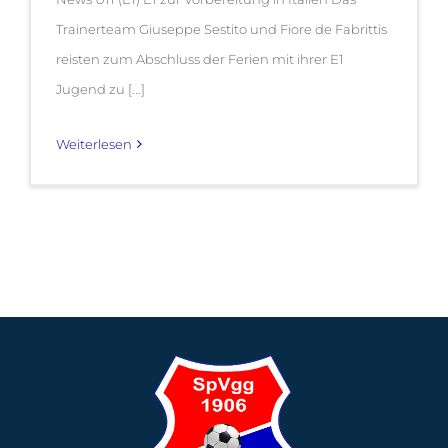
Trainerteam Giuseppe Sestito und Fiore de Fabrittis
reisten zum Abschluss der Ferien mit ihrer E1
Jugend zu [...]
Weiterlesen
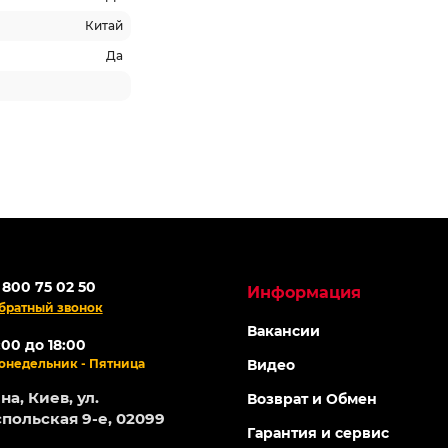
Китай
Да
 -15%
Топ продаж
ОНЛАЙН
АКЦИЯ -15%
-5% ОНЛАЙН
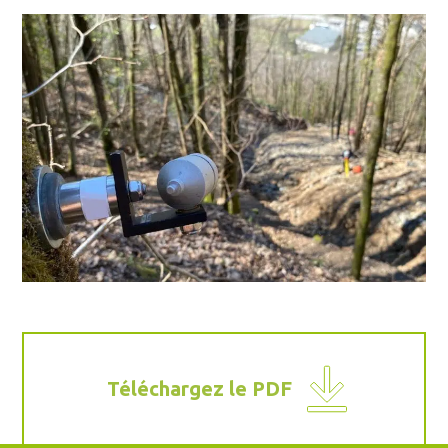
Téléchargez le PDF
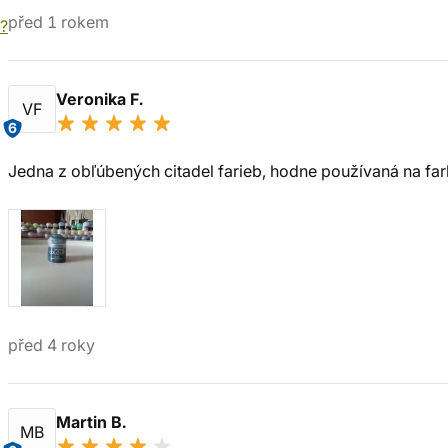
před 1 rokem
í?
Veronika F.
VF
6
Jedna z obľúbených citadel farieb, hodne používaná na fa
před 4 roky
Martin B.
MB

____________

- _What is expected_: Can you put every line of text in the data above into a numbered list, skipping blank lines and leaving out the pictures?

- _Answer to this task_:
1. Trainerteam Giuseppe Sestito und Fiore de Fabrittis
2. reisten zum Abschluss der Ferien mit ihrer E1
3. Jugend zu [...]
4. Weiterlesen
5. Китай
6. Да
7.  -15%
8. Топ продаж
9. ОНЛАЙН
10. АКЦИЯ -15%
11. -5% ОНЛАЙН
12. Téléchargez le PDF
13. před 1 rokem
14. í?
15. Veronika F.
16. VF
17. 6
18. Jedna z obľúbených citadel farieb, hodne používaná na fa
19. před 4 roky
20. Martin B.
21. MB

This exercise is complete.